Un recrutement très sérieux
La sélection des patients est effectuée au centre de référence des maladies génétiques ophtalmologiques du CHU de Montpellier, et encadrée par Dr Christian Hamel. Sur le plan médical, l'opération implique d'avoir un œil en bon état et de ne présenter aucune autre maladie oculaire. Des examens sont effectués pour vérifier que l'espace entre l'œil et la paroi de l'orbite est suffisant pour y insérer le récepteur. Par ailleurs, d'un point de vue psychologique, les patients doivent « présenter un certain enthousiasme sans investir trop d'espoir dans l'intervention ». « C'est un juste équilibre à trouver chez le patient. Il doit pouvoir être motivé tout en restant réaliste », explique le chef de service.
De potentiels risques
L'intervention, qui dure trois heures, s'apparente à un traitement du décollement de la rétine. Pour pouvoir placer le récepteur sur la rétine, le chirurgien doit effectuer une incision du globe oculaire. « Ce qui est important, c'est de garder la paroi du globe étanche. Mais c'est quelque chose que l'on maîtrise bien aujourd'hui », précise Dr Didier Audemard, chirurgien qui a effectué l'opération. Par ailleurs, comme pour toute pose de prothèse importante, un risque d'infection est à prendre en compte.

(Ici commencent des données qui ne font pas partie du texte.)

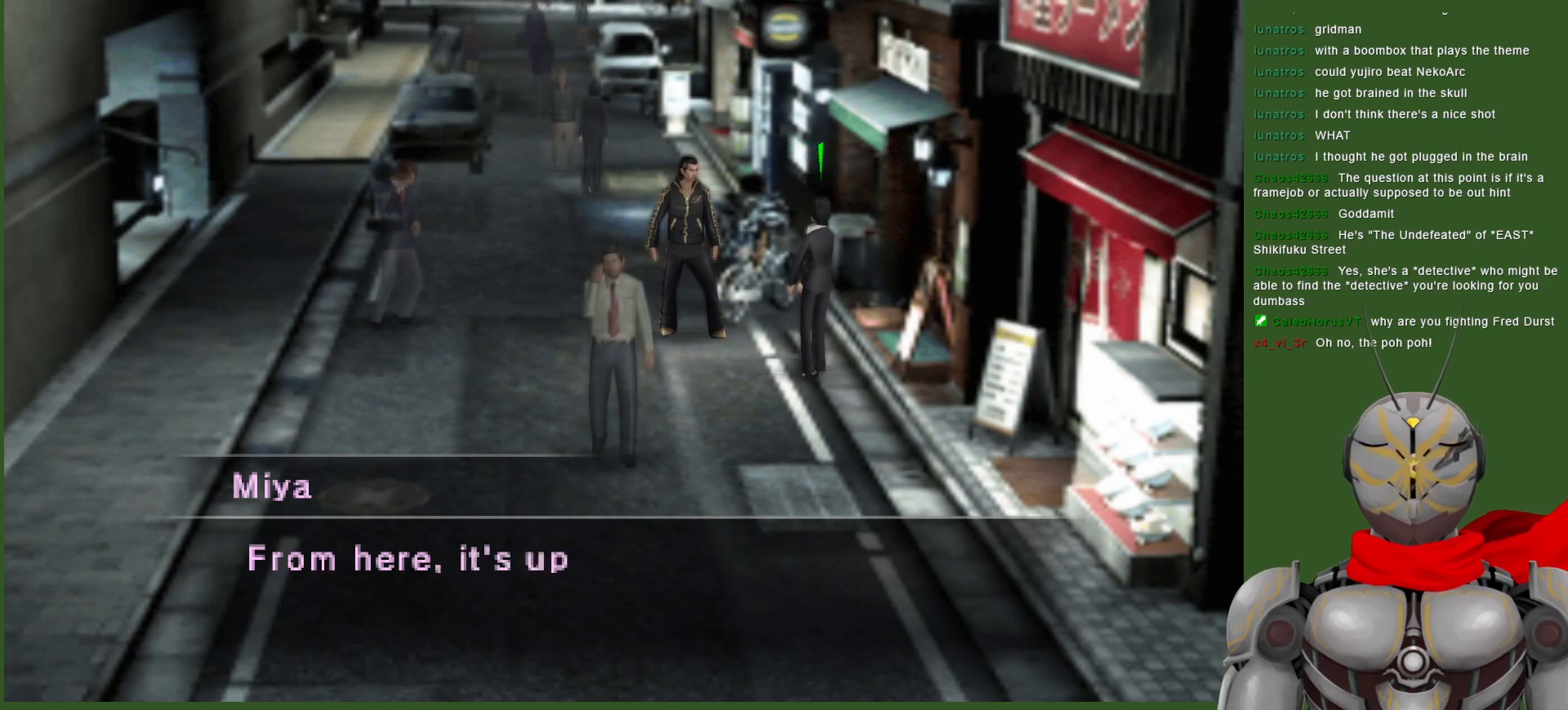
{"buttons": [], "left_stick": "center", "right_stick": "center", "events": [[250, "CIRCLE", "down"], [333, "CIRCLE", "up"]]}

Plus de six mois de rééducation
À la suite de l'opération, une période de rééducation en trois temps est indispensable. Et, justement, c'est en partie pour son centre de rééducation pilote, l'institut ARAMAV, spécialisé en basse vision et en réadaptation oculaire, que le CHU de Nîmes a été sélectionné pour effectuer l'implantation. Dans un premier temps, les patients sont gardés un mois pour régler la caméra et l'intensité des signaux électriques. Chaque électrode doit être testée 40 fois. « Nous passons ensuite en phase d'appropriation afin que le patient apprenne à s'adapter à ces flashs, qui ne sont pas naturels », explique le Dr Luc Jeanjean, responsable de l'unité de neuro-ophtalmologie du CHU de Nîmes.
Que voit le patient ?
La véritable rééducation débute, elle, au bout de six mois. Le patient doit savoir utiliser sa vision, qui s'effectue par points lumineux, afin de se repérer plus facilement et d'analyser son environnement. Pas question pour autant de distinguer des couleurs ou des formes précises. « Nous sommes toujours au début des travaux, explique Dr Dupeyron, qui compare la recherche en vision prothétique à la conquête de l'espace. Durant la prochaine étape, si nous améliorons la dissémination des implants, des formes pourraient être interprétées. »
Des recherches porteuses d'espoir
« Cette pose conforte nos espoirs d'améliorer notablement la vie de personnes devenues malvoyantes, confie Vincent Michel, président de la Fédération des aveugles de France. C'est un signe fort qui nous invite à poursuivre nos efforts et notre soutien en faveur de la recherche en ophtalmologie ». Dr Dupeyron précise, de son côté, que ces recherches sont surtout possibles grâce à un bon fonctionnement du cerveau : « Nous lui donnons des sensations qu'il peut utiliser. Même si nous implantons l'œil, c'est le cerveau que nous rééduquons ». Prochaine opération le 20 décembre 2016.